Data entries
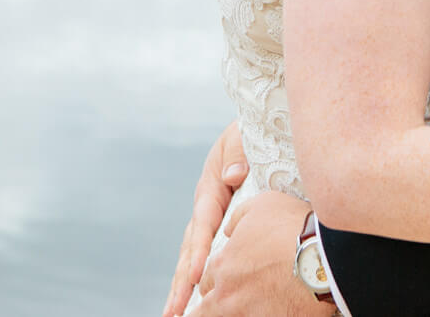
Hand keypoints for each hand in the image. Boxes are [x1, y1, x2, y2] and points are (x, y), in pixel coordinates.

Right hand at [163, 121, 248, 316]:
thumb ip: (238, 153)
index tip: (196, 275)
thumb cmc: (251, 133)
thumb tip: (233, 176)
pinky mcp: (222, 226)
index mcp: (211, 188)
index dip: (199, 250)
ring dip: (183, 287)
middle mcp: (207, 208)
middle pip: (190, 249)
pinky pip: (211, 255)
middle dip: (181, 282)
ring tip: (174, 314)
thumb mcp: (243, 136)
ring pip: (194, 257)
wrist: (256, 131)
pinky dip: (200, 280)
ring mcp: (212, 219)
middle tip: (173, 312)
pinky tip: (197, 303)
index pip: (204, 223)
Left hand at [188, 190, 330, 316]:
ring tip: (250, 308)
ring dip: (232, 313)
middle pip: (205, 310)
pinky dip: (262, 315)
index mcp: (223, 263)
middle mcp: (228, 292)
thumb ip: (239, 217)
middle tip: (225, 302)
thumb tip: (229, 230)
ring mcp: (246, 313)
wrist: (323, 255)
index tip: (222, 283)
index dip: (212, 282)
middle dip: (212, 306)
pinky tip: (272, 312)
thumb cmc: (294, 226)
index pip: (204, 281)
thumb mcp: (263, 204)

> Exercise prompt
Only the last part of the entries above is needed: please copy the line with "ring tip: (250, 308)" and each line after it exactly.

> Exercise response
ring tip: (250, 308)
ring dip: (232, 313)
middle pip: (205, 310)
pinky dip: (262, 315)
index mcp: (223, 263)
middle mcp: (228, 292)
thumb ip: (239, 217)
middle tip: (225, 302)
thumb tip: (229, 230)
ring mcp: (246, 313)
wrist: (323, 255)
index tip: (222, 283)
index dip: (212, 282)
middle dip: (212, 306)
pinky tip: (272, 312)
thumb cmc: (294, 226)
index pip: (204, 281)
thumb mcp: (263, 204)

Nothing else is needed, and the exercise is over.